Alkalinity (mol/l) = ( H⁺_added - H⁺_excess + H⁺ _initial ) / v₀

(1) Alkalinity (mol/l) = [(v_HCl*c_HCl) -10^-pH_final*(v₀ +v_HCl)/f_H⁺+ 10^-pH_start * v₀ /f_H⁺] / v₀

pH_start = 8.02

v_HCl = 1.32 ml (to pH_final = 4.30)c_HCl = 0.1 mol/l v₀ = 50 ml f_H⁺ = 0.8

Alkalinity = [(1.32/1000 * 0.1) – 10^-4.3 * (50/1000 + 1.32/1000) / 0.8 + 10^-8.02 * 50/1000 /0.8] / (50/1000)

Alkalinity = 0.00257 mol/l = 2.57 mmol/l

b)

pH_start = 4.95

v_HCl = 22 ml ( pH_final 3.912) c_HCl = 0.001 mol/l v₀ = 5 ml f_H⁺ = 0.8

Alkalinity = [(22/1000 * 0.001) – 10^-3.912 * (5/1000 + 22/1000) / 0.8+ 10^-4.95 * 5/1000 /0.8] / (5/1000)

Alkalinity = 0.00358 mol/l = 3.58 mmol/l

If the initial pH is well above pH 5 the initial amount of H⁺-ions is neglectable and the equation simplifies to

Alkalinity (mol/l) = ( H⁺_added - H⁺_excess ) / v₀

(2) Alkalinity (mol/l) = [(v_HCl*c_HCl) -10^-pH*(v₀+v_HCl)/f_H⁺] / v₀

pH_start = 8.02

v_HCl = 1.32 ml (pH_final = 4.30)c_HCl = 0.1 mol/l v₀ = 50 ml f_H⁺ = 0.8

Alkalinity =[(1.32/1000 * 0.1) – 10^-4.3 * (50/1000 + 1.32/1000) / 0.8 ] / (50/1000)

Alkalinity= 0.00257 mol/l = 2.57 mmol/l

pH_start = 4.95

v_HCl = 22 ml (pH _final= 3.912)c_HCl = 0.001 mol/l v₀ = 5 ml f_H+ = 0.8

Alkalinity = [(22/1000 * 0.001) – 10^-3.912 * (5/1000 + 22/1000) / 0.8] / (5/1000)

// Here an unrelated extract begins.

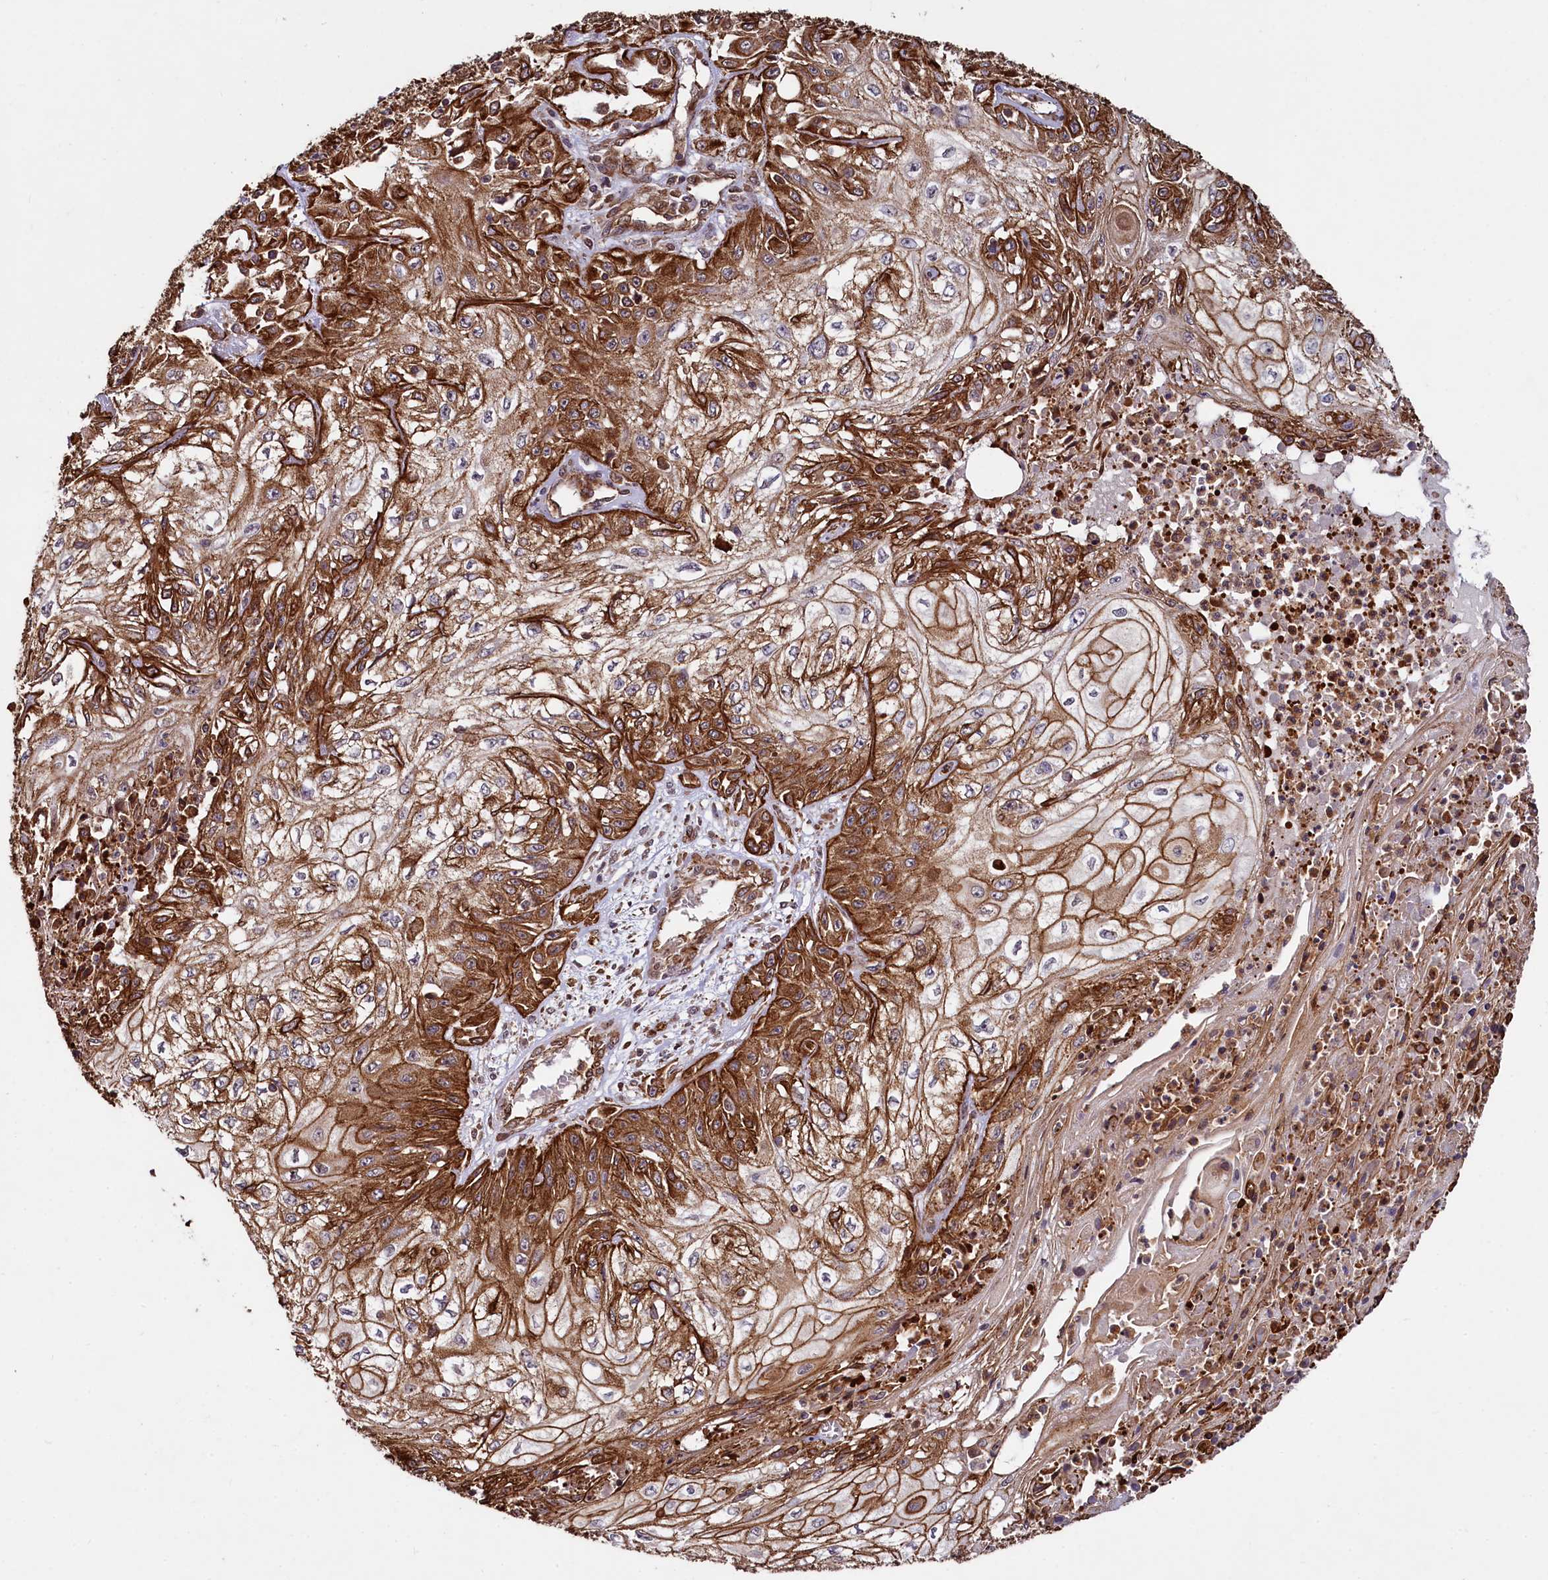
{"staining": {"intensity": "strong", "quantity": ">75%", "location": "cytoplasmic/membranous"}, "tissue": "skin cancer", "cell_type": "Tumor cells", "image_type": "cancer", "snomed": [{"axis": "morphology", "description": "Squamous cell carcinoma, NOS"}, {"axis": "morphology", "description": "Squamous cell carcinoma, metastatic, NOS"}, {"axis": "topography", "description": "Skin"}, {"axis": "topography", "description": "Lymph node"}], "caption": "DAB immunohistochemical staining of skin cancer (metastatic squamous cell carcinoma) shows strong cytoplasmic/membranous protein positivity in about >75% of tumor cells.", "gene": "SVIP", "patient": {"sex": "male", "age": 75}}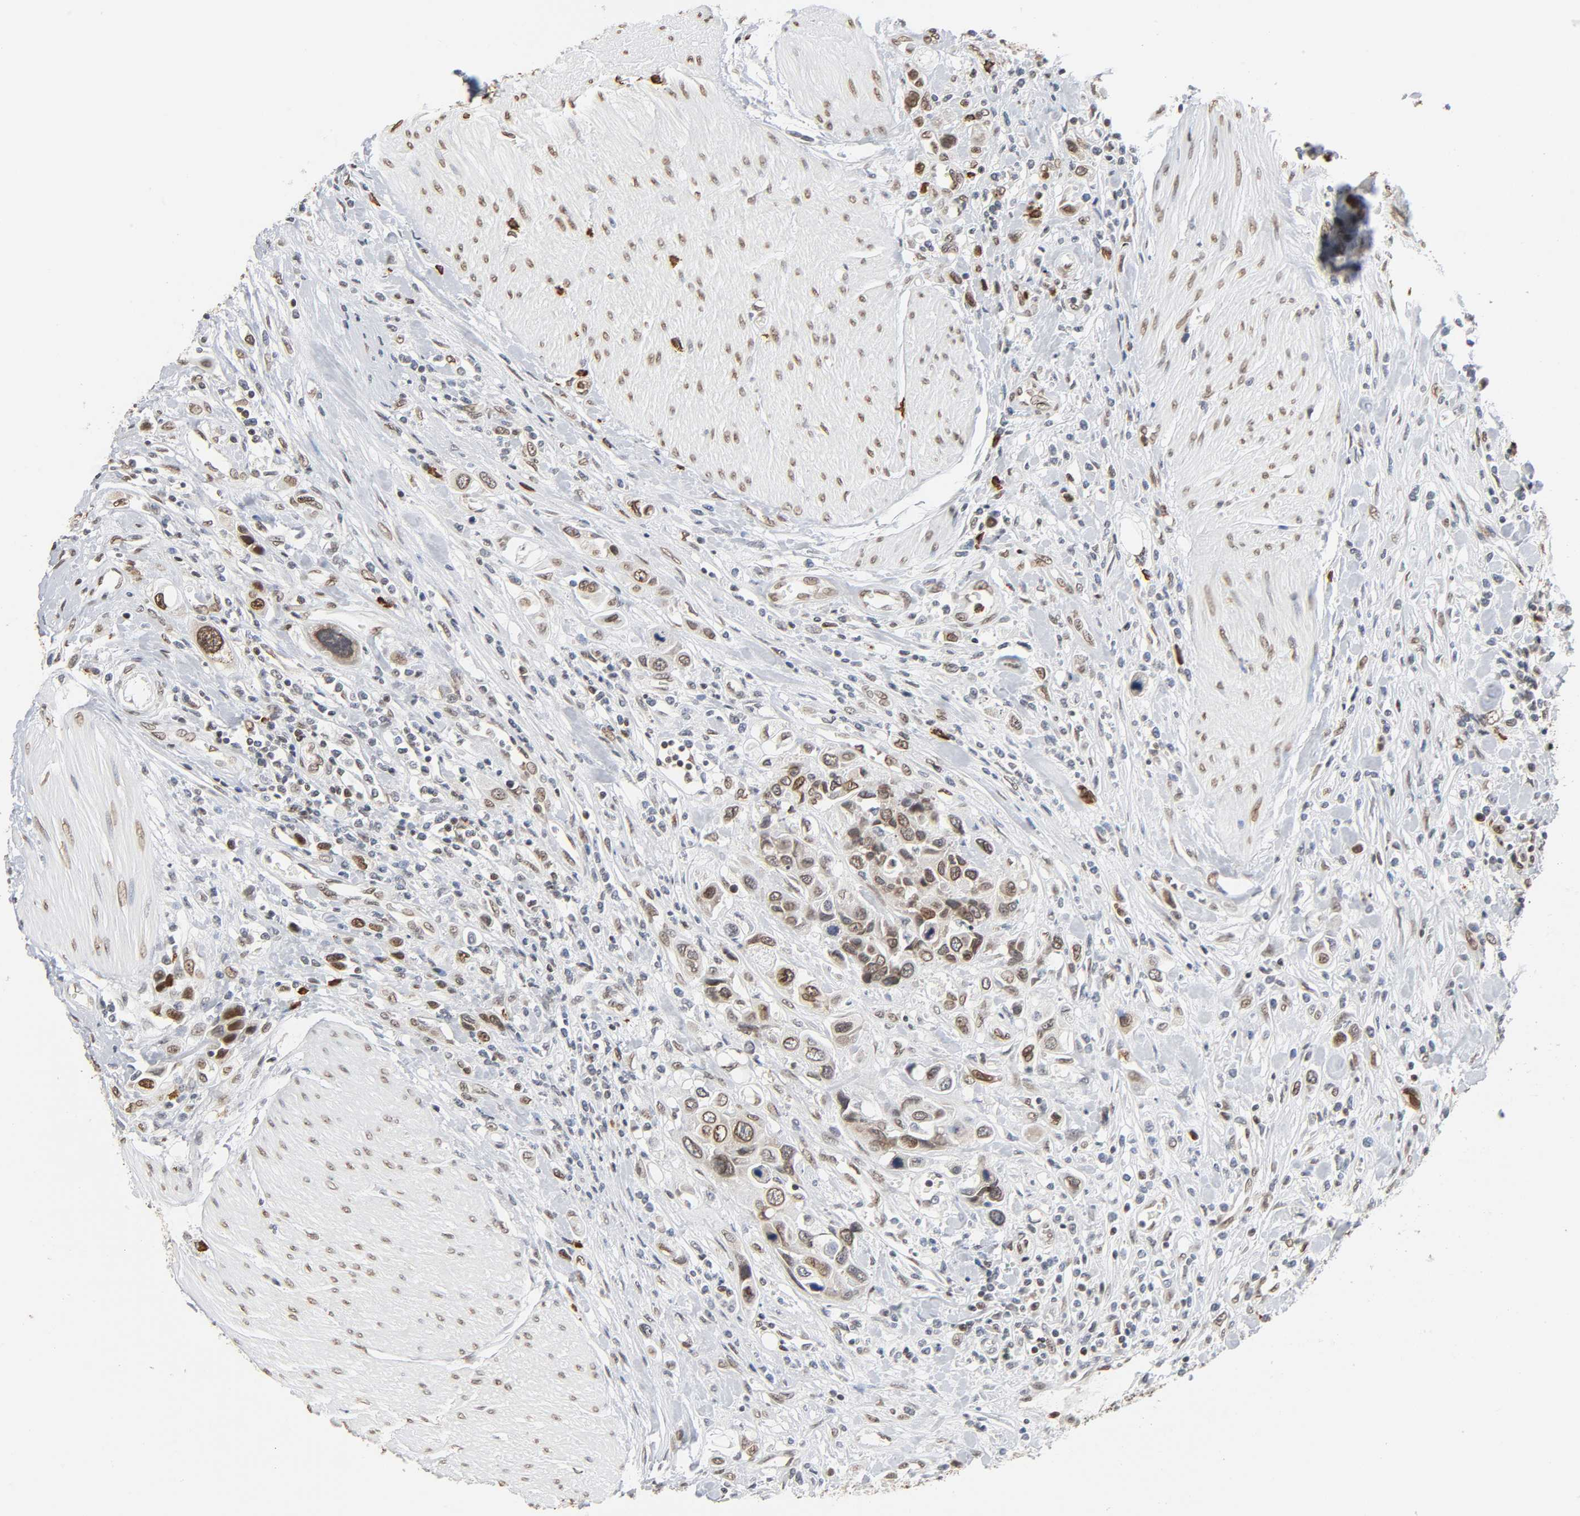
{"staining": {"intensity": "moderate", "quantity": ">75%", "location": "nuclear"}, "tissue": "urothelial cancer", "cell_type": "Tumor cells", "image_type": "cancer", "snomed": [{"axis": "morphology", "description": "Urothelial carcinoma, High grade"}, {"axis": "topography", "description": "Urinary bladder"}], "caption": "A high-resolution photomicrograph shows immunohistochemistry (IHC) staining of high-grade urothelial carcinoma, which reveals moderate nuclear staining in about >75% of tumor cells.", "gene": "SUMO1", "patient": {"sex": "male", "age": 50}}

Alkalinity = 0.00357 mol/l = 3.57 mmol/l

alkalinity calculation from different added volume / resulting pH value pairs of a real titration

advantages of this method:

exact even for small initial sample volumes and when acid concentration is low (large titration volume to initial sample volume ratio), Fast since the final pH only needs to be well below 4.3 - no exact pH-value has to be reached. With some experience acid has to be added only once or twice.